PROVIDED PASSAGE:
********
Abstract
This thesis describes the Lattice Boltzmann Method (LBM) and its application to single and multiphase flows. The LBM algorithm using Single Relaxation Time (SRT) and Multi Relaxation Time (MRT) models are studied. In particular, a new MRT multiphase model is developed, based upon the SRT multiphase model of Banari et al. (2014). A unified LBM approach is used with separate formulations for the phase field, the pressureless Naiver-Stokes (NS) equations and the correction of the pressureless velocity field by solving a Poisson equation. To validate the current model, computations for various Reynolds numbers (Re) were performed to simulate 2D lid driven cavity flow. Results show excellent comparison with those in the literature. The multiphase model was verified with two fluid Poiseuille flow, static and rising bubbles. The method was also used to simulate 2D single and multiple mode Rayleigh-Taylor instability (RTI). A good comparison between the present numerical results and those in the literature at large Re with high density ratio and various values of surface tension coefficient in single mode and multiple mode RTI are made, respectively. The multiphase LB model has been extended using MRT collision operator to study various breaking dam problems with both dry and wet bed, expanding the range of the possible density ratios and Re which was impossible with SRT. The simulations show agreement with those in the literature. Moreover, grid convergence was studied using both acoustic and diffusive scaling for standing wave simulations with high density ratios. The use of MRT was found to improve the stability for high density ratio. Results with density ratio up to 1000 at large Re = 1000 were obtained using MRT model.
********
Stored entries
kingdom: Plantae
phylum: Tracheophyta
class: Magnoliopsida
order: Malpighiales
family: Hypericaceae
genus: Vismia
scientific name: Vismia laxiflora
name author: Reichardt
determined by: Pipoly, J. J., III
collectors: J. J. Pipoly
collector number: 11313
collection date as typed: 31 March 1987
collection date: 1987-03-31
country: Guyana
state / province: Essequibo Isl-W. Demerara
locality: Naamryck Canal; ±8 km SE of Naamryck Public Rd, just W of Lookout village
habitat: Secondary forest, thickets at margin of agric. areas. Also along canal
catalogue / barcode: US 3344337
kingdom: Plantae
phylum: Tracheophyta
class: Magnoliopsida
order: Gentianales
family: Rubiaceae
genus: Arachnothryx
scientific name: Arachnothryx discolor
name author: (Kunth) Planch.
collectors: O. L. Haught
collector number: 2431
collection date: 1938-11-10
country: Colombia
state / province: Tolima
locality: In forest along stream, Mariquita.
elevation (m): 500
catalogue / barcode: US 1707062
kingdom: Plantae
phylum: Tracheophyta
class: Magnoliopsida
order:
********
EXERCISE TASKS:
**1)** Which abbreviations does the thesis abstract introduce in parentheses?
**2)** Substitute "identified by" for "determined by" in the rows from their first line through the line containing "collector number: 11313", and give back only those lines.
The thesis abstract has no connection to the rows.

SOLUTIONS TO THE PROBLEMS:
**1)** LBM, SRT, MRT, NS, Re, RTI

**2)**
kingdom: Plantae
phylum: Tracheophyta
class: Magnoliopsida
order: Malpighiales
family: Hypericaceae
genus: Vismia
scientific name: Vismia laxiflora
name author: Reichardt
identified by: Pipoly, J. J., III
collectors: J. J. Pipoly
collector number: 11313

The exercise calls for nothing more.